| Work to do |
Pick out every line of the listing that contains the string "part", and copy each one.
--- START Input records ---
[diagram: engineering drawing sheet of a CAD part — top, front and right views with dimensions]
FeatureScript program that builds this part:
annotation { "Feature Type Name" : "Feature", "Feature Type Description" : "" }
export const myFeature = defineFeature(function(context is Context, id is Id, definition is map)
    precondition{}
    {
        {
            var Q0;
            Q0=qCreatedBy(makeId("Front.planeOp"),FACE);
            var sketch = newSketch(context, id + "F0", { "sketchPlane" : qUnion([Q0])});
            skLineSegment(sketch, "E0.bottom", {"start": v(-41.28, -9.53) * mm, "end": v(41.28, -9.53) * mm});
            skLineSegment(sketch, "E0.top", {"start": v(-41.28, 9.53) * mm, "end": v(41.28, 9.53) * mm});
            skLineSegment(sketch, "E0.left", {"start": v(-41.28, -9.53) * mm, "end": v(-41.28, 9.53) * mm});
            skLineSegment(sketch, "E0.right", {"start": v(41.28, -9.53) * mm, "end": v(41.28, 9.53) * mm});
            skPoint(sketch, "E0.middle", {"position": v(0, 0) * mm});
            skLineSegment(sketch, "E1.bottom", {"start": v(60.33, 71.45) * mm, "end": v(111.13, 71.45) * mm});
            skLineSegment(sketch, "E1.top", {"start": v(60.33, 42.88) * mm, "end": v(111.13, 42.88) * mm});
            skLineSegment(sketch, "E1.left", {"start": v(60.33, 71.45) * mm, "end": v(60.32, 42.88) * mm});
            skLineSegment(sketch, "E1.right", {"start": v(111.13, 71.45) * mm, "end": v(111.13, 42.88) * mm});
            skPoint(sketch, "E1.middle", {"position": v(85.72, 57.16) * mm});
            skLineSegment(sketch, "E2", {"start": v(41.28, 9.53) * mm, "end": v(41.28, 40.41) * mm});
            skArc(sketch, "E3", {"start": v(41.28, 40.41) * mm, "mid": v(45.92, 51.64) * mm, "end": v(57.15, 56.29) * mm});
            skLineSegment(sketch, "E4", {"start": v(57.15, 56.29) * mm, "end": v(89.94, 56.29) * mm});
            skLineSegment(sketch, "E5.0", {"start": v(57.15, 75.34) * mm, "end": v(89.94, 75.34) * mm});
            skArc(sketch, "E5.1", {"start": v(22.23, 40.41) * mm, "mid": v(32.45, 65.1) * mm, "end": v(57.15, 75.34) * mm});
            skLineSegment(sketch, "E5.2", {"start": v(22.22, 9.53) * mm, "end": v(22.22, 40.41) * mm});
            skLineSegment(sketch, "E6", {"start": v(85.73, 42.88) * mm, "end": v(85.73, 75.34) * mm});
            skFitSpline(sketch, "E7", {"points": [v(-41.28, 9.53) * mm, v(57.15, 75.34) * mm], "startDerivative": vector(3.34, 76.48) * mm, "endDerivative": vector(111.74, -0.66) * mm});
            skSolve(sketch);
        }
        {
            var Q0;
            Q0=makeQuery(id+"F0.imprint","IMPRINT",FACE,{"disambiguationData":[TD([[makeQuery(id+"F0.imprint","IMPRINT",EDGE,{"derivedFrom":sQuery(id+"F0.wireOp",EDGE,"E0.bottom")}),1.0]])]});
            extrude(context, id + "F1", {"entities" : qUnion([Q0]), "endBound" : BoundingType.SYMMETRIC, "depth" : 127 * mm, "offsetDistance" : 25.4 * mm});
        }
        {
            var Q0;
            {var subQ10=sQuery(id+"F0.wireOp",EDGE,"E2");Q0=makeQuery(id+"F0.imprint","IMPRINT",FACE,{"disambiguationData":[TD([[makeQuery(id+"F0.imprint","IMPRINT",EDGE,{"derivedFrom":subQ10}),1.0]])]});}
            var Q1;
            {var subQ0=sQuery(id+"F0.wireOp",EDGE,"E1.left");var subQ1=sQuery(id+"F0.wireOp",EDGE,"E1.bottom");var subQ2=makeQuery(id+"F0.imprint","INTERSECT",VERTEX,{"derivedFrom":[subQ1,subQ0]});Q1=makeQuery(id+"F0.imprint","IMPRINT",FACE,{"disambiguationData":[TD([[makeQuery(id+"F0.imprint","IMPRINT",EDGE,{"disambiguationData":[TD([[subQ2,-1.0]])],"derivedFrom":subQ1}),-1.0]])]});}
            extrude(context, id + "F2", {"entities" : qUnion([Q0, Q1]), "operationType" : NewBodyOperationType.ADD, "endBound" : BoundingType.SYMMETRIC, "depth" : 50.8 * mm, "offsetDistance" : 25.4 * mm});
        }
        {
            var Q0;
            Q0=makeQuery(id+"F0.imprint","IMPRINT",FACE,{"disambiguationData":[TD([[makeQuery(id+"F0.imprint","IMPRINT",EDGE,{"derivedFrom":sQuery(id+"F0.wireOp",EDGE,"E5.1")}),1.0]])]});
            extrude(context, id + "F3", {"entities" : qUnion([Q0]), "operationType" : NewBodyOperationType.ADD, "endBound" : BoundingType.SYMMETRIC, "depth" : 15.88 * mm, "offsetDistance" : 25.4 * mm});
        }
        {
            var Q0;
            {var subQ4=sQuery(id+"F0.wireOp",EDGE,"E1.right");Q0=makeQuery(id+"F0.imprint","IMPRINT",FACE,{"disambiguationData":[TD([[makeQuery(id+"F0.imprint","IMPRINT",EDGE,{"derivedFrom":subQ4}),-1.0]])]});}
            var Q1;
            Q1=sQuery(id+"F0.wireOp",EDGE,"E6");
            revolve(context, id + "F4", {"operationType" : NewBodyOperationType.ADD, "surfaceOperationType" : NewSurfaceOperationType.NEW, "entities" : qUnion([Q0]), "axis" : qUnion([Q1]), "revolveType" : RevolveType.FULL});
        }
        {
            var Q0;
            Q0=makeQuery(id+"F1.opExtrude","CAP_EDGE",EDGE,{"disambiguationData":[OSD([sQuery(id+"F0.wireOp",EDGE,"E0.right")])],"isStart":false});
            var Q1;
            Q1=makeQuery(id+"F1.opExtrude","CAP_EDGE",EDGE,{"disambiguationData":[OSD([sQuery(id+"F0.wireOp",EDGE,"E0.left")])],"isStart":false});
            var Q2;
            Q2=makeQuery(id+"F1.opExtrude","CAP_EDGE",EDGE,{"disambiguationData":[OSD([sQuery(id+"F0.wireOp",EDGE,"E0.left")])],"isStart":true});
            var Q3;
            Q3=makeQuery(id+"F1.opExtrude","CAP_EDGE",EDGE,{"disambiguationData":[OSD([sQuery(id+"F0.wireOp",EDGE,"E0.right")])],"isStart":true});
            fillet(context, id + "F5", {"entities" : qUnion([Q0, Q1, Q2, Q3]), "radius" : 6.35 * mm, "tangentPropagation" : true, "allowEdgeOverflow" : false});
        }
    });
--- END Input records ---
| The output |
[diagram: engineering drawing sheet of a CAD part — top, front and right views with dimensions]
FeatureScript program that builds this part:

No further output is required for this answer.